1. The heating temperature of hot roll bending is shown in the table for the heating temperature of hot roll bending of commonly used materials.
| Material designation | Thermal bending temperature/°C | |
| heating | termination | |
| Q235A、15、20 | 900-1050 | ≥700 |
| 15g、20g、22g | 900-1050 | ≥700 |
| 16Mn(R)、15MnV(R) | 900-1050 | ≥750 |
| 18MnMoNb、15MnVN | 900-1050 | ≥750 |
| OCr13、1Cr13 | 1000-1100 | ≥850 |
| 1Cr18Ni9Ti、12Cr1MoV | 950-1100 | ≥850 |
| H62、H68 | 600-700 | ≥400 |
| 1060(L2)、5AO2(LF2)、3A21(LF21) | 350-450 | ≥250 |
| titanium | 420-560 | ≥350 |
| Titanium alloy | 600-840 | ≥500 |
2. Precautions for hot roll bending Although the basic principle of hot roll bending is the same as that of cold roll bending, after all, the metal material of hot roll bending is carried out under heating. Therefore, special attention should be paid to the following during the hot roll bending operation matter.

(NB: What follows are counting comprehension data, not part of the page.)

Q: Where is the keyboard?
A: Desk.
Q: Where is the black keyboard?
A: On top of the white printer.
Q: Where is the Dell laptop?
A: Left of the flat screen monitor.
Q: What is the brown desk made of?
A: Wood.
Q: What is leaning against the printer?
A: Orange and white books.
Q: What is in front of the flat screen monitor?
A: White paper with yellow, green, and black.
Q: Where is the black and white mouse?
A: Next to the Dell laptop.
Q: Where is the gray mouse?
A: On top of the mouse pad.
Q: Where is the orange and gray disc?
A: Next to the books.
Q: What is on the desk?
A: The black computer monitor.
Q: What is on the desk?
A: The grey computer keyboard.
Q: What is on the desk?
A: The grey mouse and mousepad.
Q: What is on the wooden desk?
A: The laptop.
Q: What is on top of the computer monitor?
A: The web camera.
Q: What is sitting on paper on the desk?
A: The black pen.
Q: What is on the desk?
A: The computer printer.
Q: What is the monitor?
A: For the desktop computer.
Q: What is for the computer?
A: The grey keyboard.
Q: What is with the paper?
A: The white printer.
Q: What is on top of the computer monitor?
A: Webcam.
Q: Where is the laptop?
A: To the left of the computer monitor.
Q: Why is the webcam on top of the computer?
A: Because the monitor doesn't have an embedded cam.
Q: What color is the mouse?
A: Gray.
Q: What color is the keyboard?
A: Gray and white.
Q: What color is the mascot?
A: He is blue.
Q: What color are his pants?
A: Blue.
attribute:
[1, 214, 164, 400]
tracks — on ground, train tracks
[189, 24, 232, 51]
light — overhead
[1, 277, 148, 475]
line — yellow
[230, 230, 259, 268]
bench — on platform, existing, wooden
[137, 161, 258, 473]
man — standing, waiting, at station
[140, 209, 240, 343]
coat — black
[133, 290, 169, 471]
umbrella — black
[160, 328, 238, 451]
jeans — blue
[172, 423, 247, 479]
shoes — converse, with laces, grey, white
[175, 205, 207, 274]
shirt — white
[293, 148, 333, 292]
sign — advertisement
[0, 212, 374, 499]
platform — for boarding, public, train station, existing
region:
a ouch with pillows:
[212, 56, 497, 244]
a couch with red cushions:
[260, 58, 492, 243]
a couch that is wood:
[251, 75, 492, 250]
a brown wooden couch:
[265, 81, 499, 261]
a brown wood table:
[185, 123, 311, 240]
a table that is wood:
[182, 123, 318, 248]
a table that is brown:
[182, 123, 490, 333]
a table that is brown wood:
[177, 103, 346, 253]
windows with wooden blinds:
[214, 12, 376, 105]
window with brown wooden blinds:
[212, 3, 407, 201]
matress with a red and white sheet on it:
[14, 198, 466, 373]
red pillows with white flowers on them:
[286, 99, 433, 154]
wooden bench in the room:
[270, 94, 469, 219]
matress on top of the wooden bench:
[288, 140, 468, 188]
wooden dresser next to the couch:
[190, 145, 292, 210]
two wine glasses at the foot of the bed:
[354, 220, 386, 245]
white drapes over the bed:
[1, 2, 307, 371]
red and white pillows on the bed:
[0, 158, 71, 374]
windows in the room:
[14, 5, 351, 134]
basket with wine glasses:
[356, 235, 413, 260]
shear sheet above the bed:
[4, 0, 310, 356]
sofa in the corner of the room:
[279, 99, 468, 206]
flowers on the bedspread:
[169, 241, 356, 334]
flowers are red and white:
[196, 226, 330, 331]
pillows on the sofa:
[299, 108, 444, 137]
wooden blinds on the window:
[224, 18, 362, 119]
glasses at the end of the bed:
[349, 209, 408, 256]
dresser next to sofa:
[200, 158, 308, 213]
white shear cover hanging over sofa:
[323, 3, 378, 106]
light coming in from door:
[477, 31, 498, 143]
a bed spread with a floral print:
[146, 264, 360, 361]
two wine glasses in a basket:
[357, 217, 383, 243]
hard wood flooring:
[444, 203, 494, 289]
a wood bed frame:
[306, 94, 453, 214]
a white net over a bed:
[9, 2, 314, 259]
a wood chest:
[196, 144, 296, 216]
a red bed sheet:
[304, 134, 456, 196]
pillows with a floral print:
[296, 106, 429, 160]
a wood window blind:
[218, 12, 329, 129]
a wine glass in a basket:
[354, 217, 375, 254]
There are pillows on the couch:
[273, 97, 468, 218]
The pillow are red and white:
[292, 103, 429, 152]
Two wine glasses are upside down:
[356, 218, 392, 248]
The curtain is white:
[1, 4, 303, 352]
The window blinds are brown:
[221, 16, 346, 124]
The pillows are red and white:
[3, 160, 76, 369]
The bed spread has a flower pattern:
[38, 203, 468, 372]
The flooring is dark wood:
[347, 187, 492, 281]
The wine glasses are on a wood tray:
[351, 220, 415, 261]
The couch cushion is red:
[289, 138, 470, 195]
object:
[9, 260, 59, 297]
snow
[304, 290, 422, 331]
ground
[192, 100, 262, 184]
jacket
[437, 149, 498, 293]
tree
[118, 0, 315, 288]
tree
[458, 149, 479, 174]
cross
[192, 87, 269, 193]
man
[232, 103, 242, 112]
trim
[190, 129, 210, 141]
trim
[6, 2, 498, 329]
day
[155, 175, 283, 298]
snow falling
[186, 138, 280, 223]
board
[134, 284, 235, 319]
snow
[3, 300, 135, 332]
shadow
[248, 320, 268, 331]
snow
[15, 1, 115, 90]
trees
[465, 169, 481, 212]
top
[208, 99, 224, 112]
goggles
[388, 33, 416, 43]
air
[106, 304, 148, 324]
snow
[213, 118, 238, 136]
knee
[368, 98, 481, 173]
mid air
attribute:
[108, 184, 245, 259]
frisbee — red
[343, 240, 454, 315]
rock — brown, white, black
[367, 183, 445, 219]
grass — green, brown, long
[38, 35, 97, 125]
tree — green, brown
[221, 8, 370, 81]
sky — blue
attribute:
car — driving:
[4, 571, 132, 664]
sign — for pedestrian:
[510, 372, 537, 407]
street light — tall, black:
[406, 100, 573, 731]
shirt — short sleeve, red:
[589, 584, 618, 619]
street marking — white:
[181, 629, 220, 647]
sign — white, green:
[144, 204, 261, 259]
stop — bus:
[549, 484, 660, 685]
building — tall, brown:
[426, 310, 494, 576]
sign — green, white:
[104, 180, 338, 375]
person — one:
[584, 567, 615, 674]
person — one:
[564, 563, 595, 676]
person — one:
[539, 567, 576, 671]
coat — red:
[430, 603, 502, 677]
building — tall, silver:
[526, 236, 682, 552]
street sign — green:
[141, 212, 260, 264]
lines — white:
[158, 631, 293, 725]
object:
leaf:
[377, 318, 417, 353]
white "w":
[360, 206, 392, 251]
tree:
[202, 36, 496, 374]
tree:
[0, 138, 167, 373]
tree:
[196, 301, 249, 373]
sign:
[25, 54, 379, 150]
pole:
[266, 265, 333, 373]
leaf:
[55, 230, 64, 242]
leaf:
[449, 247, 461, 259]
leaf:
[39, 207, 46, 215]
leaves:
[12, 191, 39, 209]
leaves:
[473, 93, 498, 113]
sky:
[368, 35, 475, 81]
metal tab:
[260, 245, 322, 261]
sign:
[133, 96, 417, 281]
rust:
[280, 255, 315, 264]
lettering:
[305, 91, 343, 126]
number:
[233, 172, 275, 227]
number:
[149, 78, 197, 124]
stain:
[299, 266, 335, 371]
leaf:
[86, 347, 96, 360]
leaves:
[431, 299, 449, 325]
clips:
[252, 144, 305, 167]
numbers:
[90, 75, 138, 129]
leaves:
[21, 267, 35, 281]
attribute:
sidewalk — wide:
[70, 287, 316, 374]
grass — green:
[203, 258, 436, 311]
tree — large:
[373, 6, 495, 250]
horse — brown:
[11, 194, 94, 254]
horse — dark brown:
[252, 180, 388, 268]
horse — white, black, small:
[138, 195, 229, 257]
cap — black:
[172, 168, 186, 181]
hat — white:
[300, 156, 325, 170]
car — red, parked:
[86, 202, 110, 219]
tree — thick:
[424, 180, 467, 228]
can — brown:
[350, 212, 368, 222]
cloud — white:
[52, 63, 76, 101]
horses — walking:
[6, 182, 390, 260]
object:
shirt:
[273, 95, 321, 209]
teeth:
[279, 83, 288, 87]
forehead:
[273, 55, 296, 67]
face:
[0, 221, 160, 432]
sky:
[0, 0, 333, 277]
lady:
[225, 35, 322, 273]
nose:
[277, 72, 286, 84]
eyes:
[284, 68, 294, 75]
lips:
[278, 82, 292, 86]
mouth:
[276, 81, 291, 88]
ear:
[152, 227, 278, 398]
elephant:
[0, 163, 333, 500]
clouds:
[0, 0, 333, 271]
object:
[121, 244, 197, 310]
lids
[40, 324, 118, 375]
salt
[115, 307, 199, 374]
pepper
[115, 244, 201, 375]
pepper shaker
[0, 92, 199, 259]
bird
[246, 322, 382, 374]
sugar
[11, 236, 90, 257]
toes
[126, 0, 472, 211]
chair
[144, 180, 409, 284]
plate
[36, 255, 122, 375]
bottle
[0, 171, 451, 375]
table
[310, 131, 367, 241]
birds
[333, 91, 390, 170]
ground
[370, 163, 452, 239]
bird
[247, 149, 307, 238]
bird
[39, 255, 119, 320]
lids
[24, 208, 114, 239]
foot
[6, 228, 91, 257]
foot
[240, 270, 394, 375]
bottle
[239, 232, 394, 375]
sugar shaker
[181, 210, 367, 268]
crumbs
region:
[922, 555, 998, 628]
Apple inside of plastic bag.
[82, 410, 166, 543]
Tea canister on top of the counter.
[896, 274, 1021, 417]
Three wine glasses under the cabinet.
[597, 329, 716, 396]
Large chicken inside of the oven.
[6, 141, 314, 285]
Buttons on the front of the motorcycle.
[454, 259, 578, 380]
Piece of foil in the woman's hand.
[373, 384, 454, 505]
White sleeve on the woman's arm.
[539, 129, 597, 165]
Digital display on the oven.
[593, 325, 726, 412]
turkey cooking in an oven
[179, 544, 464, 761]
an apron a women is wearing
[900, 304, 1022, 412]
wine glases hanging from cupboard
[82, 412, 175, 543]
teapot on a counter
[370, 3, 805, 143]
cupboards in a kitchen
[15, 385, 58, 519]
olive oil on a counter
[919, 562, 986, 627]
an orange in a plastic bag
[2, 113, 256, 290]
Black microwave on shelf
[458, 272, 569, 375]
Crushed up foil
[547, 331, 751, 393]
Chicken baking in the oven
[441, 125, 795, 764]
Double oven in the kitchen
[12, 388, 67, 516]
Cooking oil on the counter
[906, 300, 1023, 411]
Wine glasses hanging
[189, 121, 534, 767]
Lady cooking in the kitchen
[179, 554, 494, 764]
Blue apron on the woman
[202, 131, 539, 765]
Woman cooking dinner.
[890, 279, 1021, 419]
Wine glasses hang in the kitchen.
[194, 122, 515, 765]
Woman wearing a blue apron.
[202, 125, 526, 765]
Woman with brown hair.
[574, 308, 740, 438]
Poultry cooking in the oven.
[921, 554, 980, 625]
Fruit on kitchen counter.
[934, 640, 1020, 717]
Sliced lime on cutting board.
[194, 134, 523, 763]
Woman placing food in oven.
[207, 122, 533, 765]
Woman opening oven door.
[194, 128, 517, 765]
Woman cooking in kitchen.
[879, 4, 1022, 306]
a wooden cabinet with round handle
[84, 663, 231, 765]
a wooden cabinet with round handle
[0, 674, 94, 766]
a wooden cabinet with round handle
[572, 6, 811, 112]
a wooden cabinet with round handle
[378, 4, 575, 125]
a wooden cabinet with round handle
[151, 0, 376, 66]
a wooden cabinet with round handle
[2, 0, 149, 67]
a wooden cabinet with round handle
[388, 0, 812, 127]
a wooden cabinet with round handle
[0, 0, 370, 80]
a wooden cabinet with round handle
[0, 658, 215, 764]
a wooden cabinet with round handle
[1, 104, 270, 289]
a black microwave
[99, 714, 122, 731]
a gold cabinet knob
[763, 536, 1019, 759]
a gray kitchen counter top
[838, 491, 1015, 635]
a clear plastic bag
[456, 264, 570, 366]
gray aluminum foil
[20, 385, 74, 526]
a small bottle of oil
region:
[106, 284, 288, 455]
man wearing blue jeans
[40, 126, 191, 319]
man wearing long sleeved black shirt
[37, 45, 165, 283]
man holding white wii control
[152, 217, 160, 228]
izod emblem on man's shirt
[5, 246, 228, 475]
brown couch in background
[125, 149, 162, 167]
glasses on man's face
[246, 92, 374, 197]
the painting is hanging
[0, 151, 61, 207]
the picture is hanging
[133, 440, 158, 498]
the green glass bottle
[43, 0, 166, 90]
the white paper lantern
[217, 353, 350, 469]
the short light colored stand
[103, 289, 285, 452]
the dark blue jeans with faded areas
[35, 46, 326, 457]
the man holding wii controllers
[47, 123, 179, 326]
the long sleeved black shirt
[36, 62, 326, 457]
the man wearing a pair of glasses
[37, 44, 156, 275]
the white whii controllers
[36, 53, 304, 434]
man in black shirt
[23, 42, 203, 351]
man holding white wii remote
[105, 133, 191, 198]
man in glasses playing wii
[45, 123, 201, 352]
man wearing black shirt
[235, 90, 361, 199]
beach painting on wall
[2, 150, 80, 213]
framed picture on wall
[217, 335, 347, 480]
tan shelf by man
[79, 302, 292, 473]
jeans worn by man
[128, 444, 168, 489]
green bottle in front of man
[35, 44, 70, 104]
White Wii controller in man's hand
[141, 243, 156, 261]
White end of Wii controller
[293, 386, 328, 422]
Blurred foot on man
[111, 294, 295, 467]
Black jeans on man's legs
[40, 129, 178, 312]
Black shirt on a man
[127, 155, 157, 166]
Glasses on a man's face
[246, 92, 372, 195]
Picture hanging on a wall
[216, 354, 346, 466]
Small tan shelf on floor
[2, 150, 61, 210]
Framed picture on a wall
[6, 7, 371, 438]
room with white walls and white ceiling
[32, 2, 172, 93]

●Hot roll bending does not need to consider the occurrence of bending spring back, but the phenomenon of thinning, elongation and indentation during hot roll bending is more pronounced than cold roll bending. Therefore, full attention must be paid to the heating process design and hot roll bending process.
●Due to the existence of the temperature difference between the metal surface and the inside during heating, the expansion degree of the inside and outside of the metal material is uneven, resulting in thermal stress. During the heating process, the transformation time of the metallographic structure is also different. The structure transformation occurs first and then causes stress between the structures. Therefore, for materials with thicker sections, the furnace temperature should be prevented from being too high when entering the furnace. As a result, the heating speed of the billet is too fast, and the thermal expansion is too large to produce stress cracks; for materials that require annealing or quenching + tempering and other heat treatments, they must be carried out separately after hot rolling.
●For the roll bending of a closed cylinder, roll it to the weld just closed. However, to prevent the simple section from being unloaded prematurely due to high temperature, and deformed due to its weight, it is necessary to continue rolling on the bending machine for cooling. When the curvature of the rolled simple section meets the requirements, the downward pressure of the upper roller on the simple section should be released in time to allow the simple section to run over the coiling machine to prevent the thinning of the hot coil from continuing to occur. According to the hardening performance of the material, appropriate forced cooling measures can be taken, such as air blowing, to speed up the cooling rate. During this stage of rolling, the principle of keeping the radius of curvature of the tube section stable is the principle, and the tube section can be removed only when the temperature of the tube section drops to the point where it is difficult to see the red hot color (<500C) on the surface. The placement of the unloaded tube section should also pay attention to the new deformation due to its weight. After hot roll bending, the reasonable placement method of the workpiece is shown in the table.